■ **BRANO SCELTO**
------------------------------------------------
Queste zone, tra le più belle d'Italia, farebbero alle multinazionali dell'energia perché sarebbero tutte “ricche di gas e petrolio da estrarre”.
Ma chi trarrebbe ricchezza da tutta questa attività estrattiva? Davvero il nostro Paese potrebbe risollevarsi dalla crisi grazie ad una intensa attività estrattiva, come diceva il professore?
Di certo in Basilicata non è stato così! E i numeri parlano chiaro.
Nonostante il petrolio, la Basilicata è la regione più povera d'Italia: dati Istat 2010. Ed ha una percentuale di morti per tumore più alta della media nazionale: dati dell'Associazione Italiana Registro Tumori!
Ma vi è di più: il tasso di disoccupazione è costantemente in crescita, secondo i dati Cgil: “Nella sola Val d'Agri (dove è più intensa l'attività dei petrolieri) ci sono 8 mila persone tra disoccupati e inoccupati”. Senza contare che la nostra regione ha oltre 400 siti contaminati dalle attività estrattive: dati della Commissione Bicamerale sul Ciclo dei rifiuti.
Come se non bastasse, chi denuncia va in galera!
Giuseppe Di Bello, tenente della Polizia Provinciale di Potenza che aveva segnalato una massiccia presenza di idrocarburi nelle acque del lago del Pertusillo, a due passi dal Centro Oli Eni a Viggiano, è stato sospeso dal servizio, dalla paga e dai pubblici uffici per due mesi, sottoposto a un processo e spostato a guardare le statue in un museo. Stesso dicasi per il giornalista e coordinatore dei Radicali lucani Maurizio Bolognetti. E intanto, nel lago del Pertusillo i pesci continuano a morire e l’acqua di molti invasi e falde risulta contaminata da liquami di scarto ed idrocarburi. Nella sola Val d'Agri ci sono 39 pozzi, alcuni a pochi metri da una scuola materna, uno addirittura che sovrasta un municipio. “Sono stati trovati 6458 microgrammi/litro di idrocarburi in tre punti in cui il lago che porta acqua potabile nei rubinetti di Puglia e Basilicata è stato analizzato” denuncia Albina Colella, geologa e sedimentologa dell'Università degli Studi della Basilicata. “Su undici campioni di sedimenti, ben sette avevano presenza di idrocarburi superiori al limite di riferimento”. Ma non basta: uno studio dell’Università della Basilicata (Dipartimento di Chimica) ha rilevato tracce di idrocarburi in diversi campioni di miele prodotto a Corleto Perticara e in Val d’Agri dove l’attività di estrazione del petrolio da parte di Eni procede senza sosta, dopo che l’anno scorso il centro olio di Viggiano ha ottenuto tutte le autorizzazioni per la messa in funzione della quarta linea.
------------------------------------------------
■ **ESTRATTO DEI DATI**
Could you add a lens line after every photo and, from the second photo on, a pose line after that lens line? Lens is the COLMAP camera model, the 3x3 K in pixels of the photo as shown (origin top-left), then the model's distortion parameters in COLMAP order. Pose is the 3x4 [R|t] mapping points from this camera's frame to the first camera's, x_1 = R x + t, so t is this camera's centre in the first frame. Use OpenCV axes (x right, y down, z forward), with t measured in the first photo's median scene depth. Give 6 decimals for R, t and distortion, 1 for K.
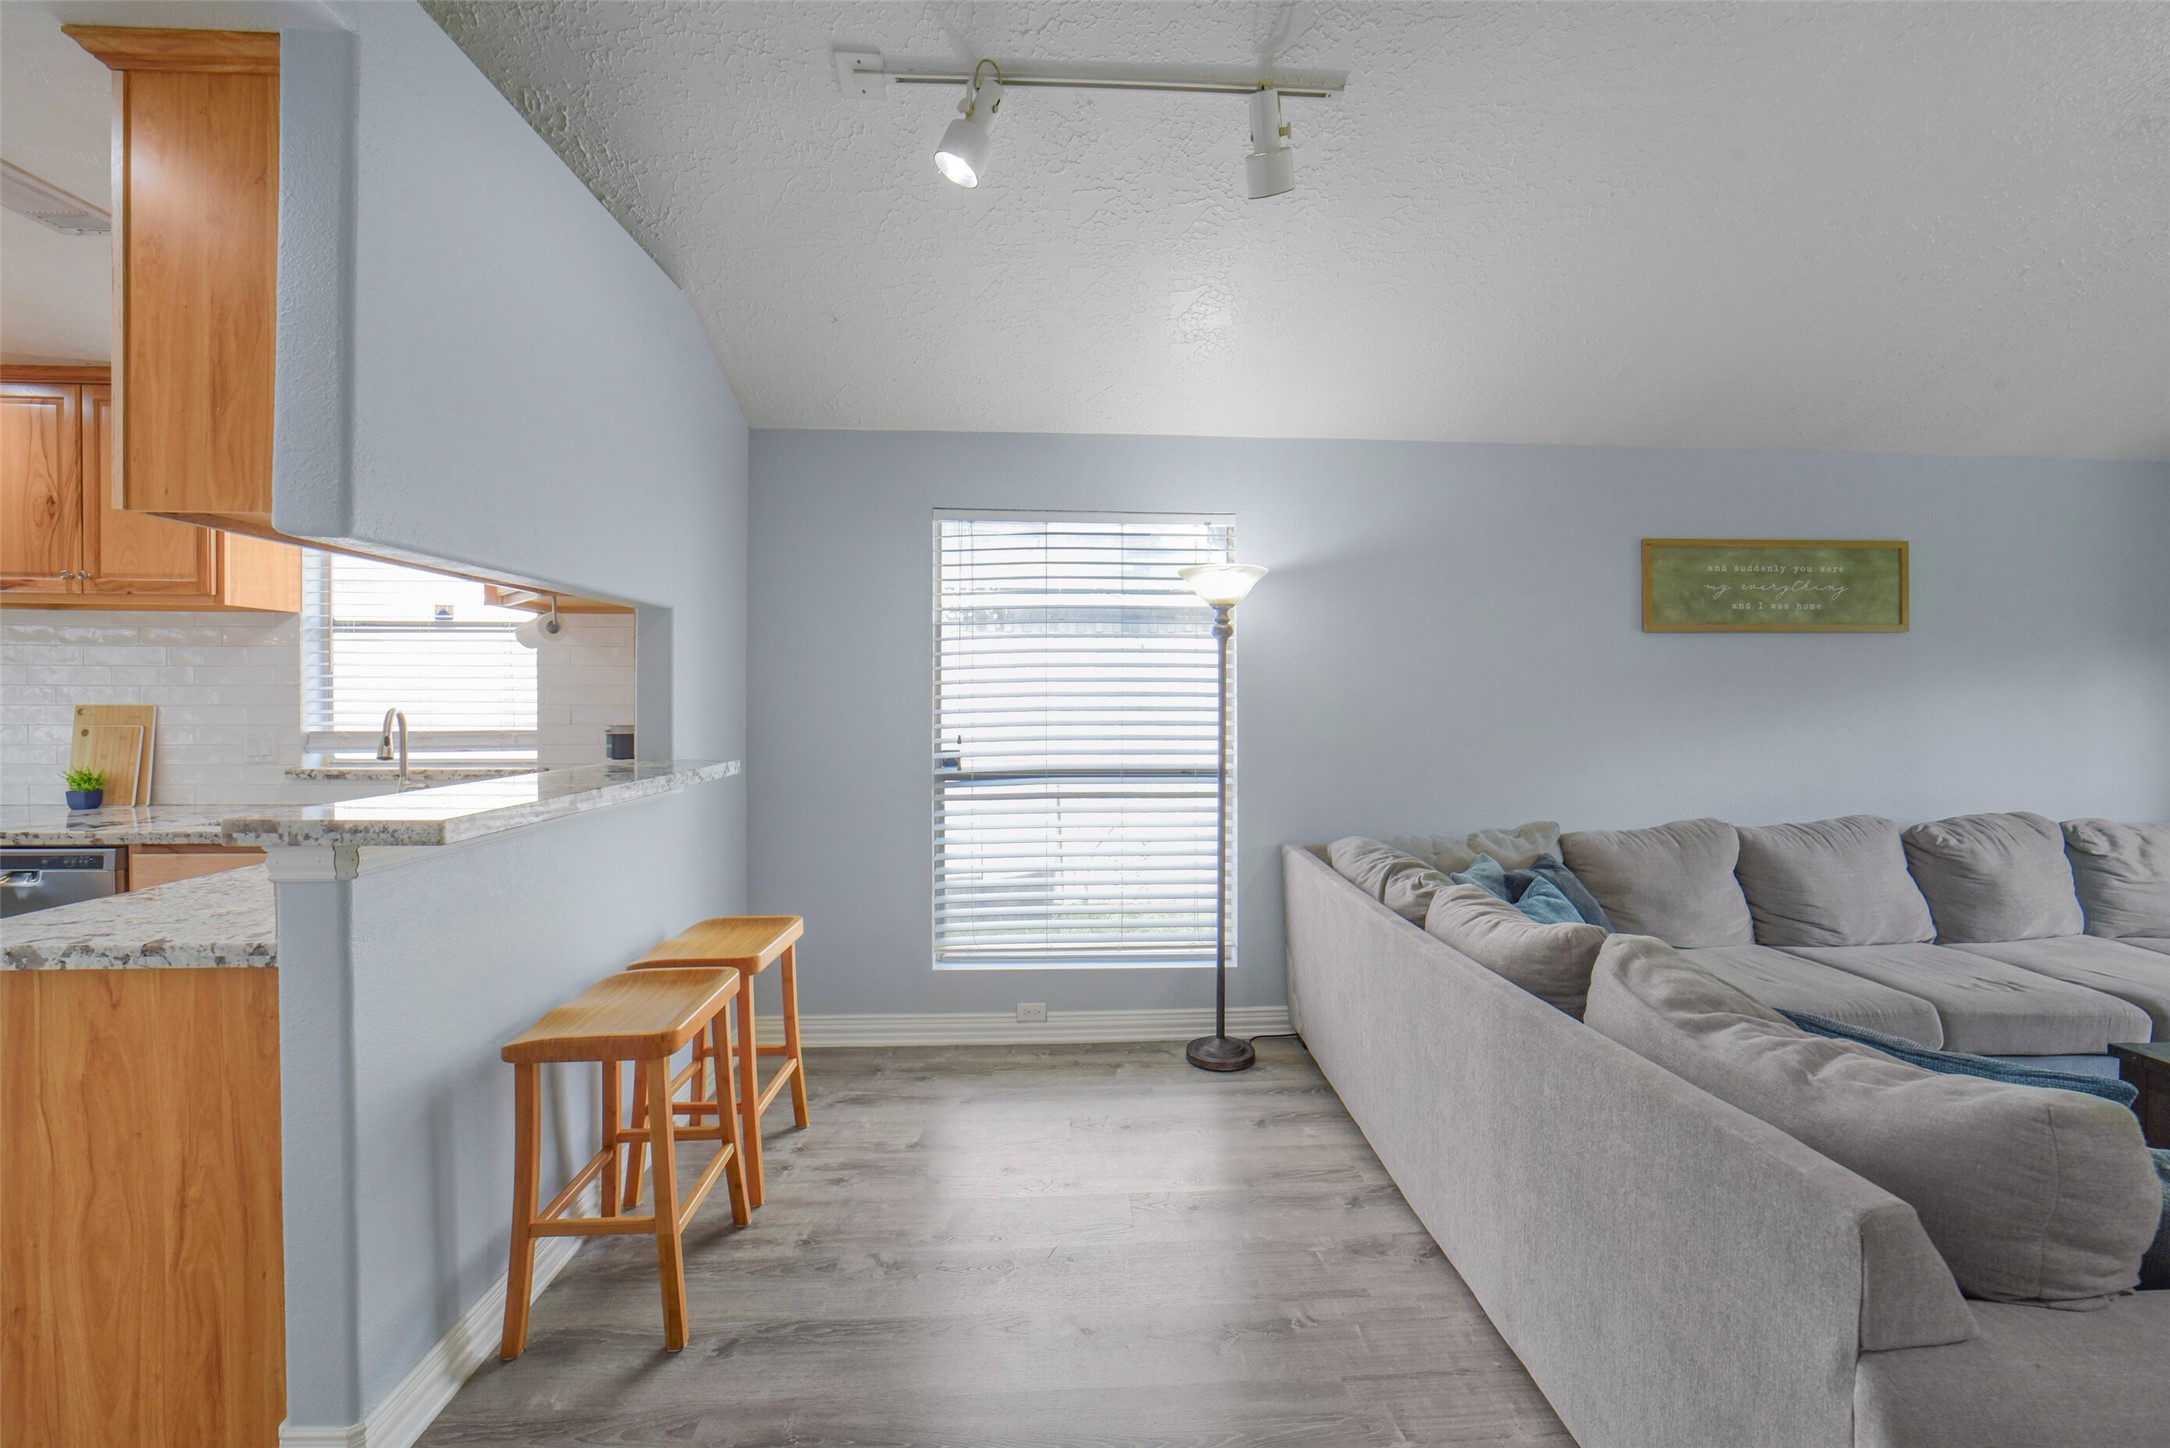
lens RADIAL K [[853.0, 0, 1096.2], [0, 853.0, 711.8], [0, 0, 1]] dist [-0.031781, 0.008848]
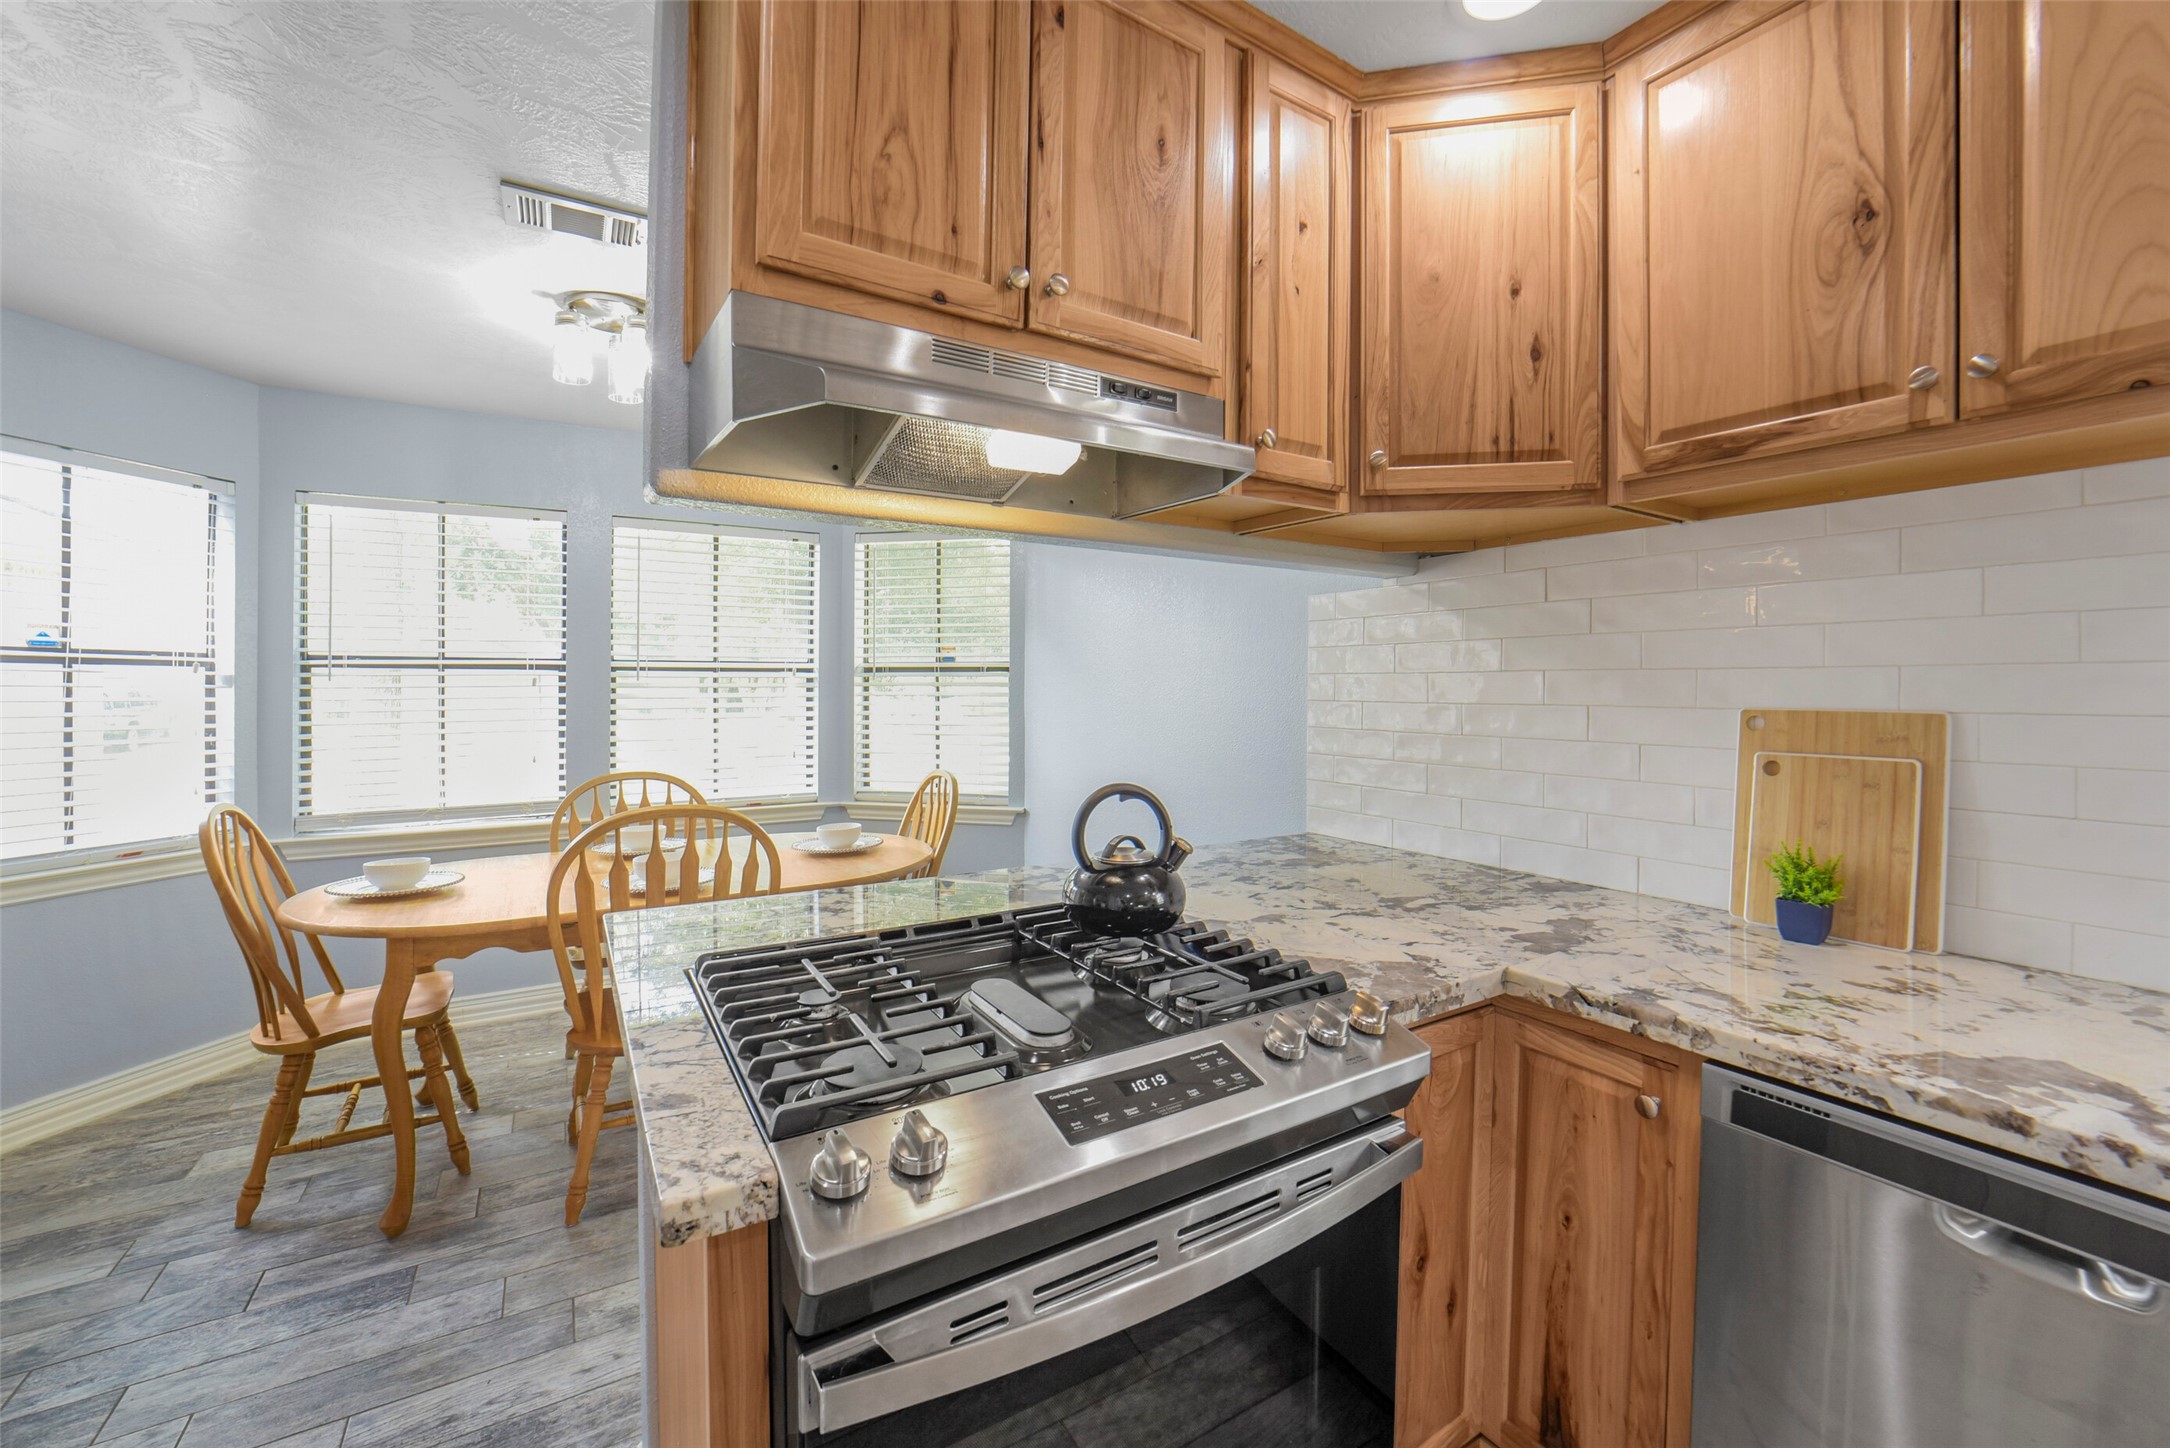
------------------------------------------------
■ **ATTIVITÀ**
Prosegui il brano sul petrolio in Basilicata a partire dalla frase finale, quella sulla quarta linea del centro olio di Viggiano.

■ **SOLUZIONE ESERCIZIO**
E oltre al danno ambientale si aggiunge la minaccia delle tecniche estrattive adoperate per la ricerca di idrocarburi: il famigerato fracking. Il cosiddetto “Hydraulic Fracturing” o più semplicemente fracking consiste nella fratturazione idraulica ottenuta mediante la pressione di un fluido per creare e poi propagare una frattura in uno strato roccioso nel sottosuolo. La fatturazione viene eseguita dopo una trivellazione entro una formazione di roccia contenente idrocarburi, per aumentarne la permeabilità al fine di migliorare la produzione del petrolio o del gas da argille contenuti nel giacimento e incrementarne il tasso di recupero. Da notare che la fratturazione idraulica è sotto monitoraggio a livello internazionale a causa di preoccupazioni per i rischi di contaminazione chimica delle acque sotterranee e dell'aria. In alcuni paesi l'uso di questa tecnica è stata sospesa o addirittura vietata. Le tecniche di microfratturazione idraulica del sedimento possono, in taluni casi, generare una micro-sismicità indotta e molto localizzata. L'intensità di questi micro-terremoti è di solito piuttosto limitata, ma ci possono essere problemi locali di stabilità del terreno proprio quando i sedimenti sono superficiali. Sono stati comunque registrati alcuni terremoti probabilmente indotti superiori al 5º grado della Scala Richter. Ad esempio nel Rocky Mountain Arsenal, vicino a Denver in Colorado, nel 1967, dopo l'iniezione di oltre 17 milioni di litri al mese di liquidi di scarto a 3.670 metri di profondità, furono registrate una serie di scosse indotte localizzate nell'area, con una punta massima di magnitudo compresa fra 5 e 5,5. E noi siamo una regione ad alto rischio sismico.
Meditate gente, meditate.

(Ilda)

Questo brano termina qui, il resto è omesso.